## Exercise brief
Return, from the lines below, each one that includes the word "other".

## Collected data entries
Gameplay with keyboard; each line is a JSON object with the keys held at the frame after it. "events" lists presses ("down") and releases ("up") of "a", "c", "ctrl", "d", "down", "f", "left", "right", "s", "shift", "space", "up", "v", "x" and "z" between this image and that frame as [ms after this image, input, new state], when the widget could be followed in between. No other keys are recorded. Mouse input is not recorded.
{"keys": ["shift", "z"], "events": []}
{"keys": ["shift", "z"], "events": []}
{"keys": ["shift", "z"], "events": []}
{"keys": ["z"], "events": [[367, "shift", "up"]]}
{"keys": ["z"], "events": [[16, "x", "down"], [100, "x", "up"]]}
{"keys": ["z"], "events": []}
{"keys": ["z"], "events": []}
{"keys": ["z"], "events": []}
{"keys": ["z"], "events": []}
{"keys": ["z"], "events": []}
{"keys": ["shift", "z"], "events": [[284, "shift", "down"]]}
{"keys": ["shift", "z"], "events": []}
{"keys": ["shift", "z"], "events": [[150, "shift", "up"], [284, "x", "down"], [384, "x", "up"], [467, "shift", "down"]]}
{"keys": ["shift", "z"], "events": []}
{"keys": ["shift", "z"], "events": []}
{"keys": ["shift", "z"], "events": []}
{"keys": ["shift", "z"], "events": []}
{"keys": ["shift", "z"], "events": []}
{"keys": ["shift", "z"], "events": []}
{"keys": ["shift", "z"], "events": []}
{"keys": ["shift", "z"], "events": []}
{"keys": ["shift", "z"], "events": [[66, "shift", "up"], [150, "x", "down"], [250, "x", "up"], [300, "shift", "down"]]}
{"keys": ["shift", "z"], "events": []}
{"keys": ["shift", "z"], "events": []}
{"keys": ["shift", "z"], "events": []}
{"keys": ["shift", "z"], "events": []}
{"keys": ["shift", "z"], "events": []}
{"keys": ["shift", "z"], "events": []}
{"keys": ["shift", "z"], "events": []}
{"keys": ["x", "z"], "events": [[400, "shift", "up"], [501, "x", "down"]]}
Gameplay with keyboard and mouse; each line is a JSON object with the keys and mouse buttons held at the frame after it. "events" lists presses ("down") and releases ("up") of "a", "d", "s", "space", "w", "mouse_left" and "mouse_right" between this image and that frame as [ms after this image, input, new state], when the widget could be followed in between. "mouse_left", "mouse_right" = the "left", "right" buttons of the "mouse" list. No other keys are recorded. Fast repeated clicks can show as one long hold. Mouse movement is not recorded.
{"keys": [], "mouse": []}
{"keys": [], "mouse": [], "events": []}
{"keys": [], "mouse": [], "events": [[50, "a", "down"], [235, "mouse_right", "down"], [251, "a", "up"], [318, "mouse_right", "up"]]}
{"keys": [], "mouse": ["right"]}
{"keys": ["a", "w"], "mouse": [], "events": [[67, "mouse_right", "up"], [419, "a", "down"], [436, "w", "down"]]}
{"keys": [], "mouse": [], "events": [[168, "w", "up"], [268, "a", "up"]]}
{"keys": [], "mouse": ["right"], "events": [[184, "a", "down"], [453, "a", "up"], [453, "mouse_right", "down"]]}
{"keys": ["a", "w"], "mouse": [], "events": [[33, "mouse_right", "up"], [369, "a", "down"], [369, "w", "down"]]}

## Solution for this exercise
Gameplay with keyboard; each line is a JSON object with the keys held at the frame after it. "events" lists presses ("down") and releases ("up") of "a", "c", "ctrl", "d", "down", "f", "left", "right", "s", "shift", "space", "up", "v", "x" and "z" between this image and that frame as [ms after this image, input, new state], when the widget could be followed in between. No other keys are recorded. Mouse input is not recorded.
Gameplay with keyboard and mouse; each line is a JSON object with the keys and mouse buttons held at the frame after it. "events" lists presses ("down") and releases ("up") of "a", "d", "s", "space", "w", "mouse_left" and "mouse_right" between this image and that frame as [ms after this image, input, new state], when the widget could be followed in between. "mouse_left", "mouse_right" = the "left", "right" buttons of the "mouse" list. No other keys are recorded. Fast repeated clicks can show as one long hold. Mouse movement is not recorded.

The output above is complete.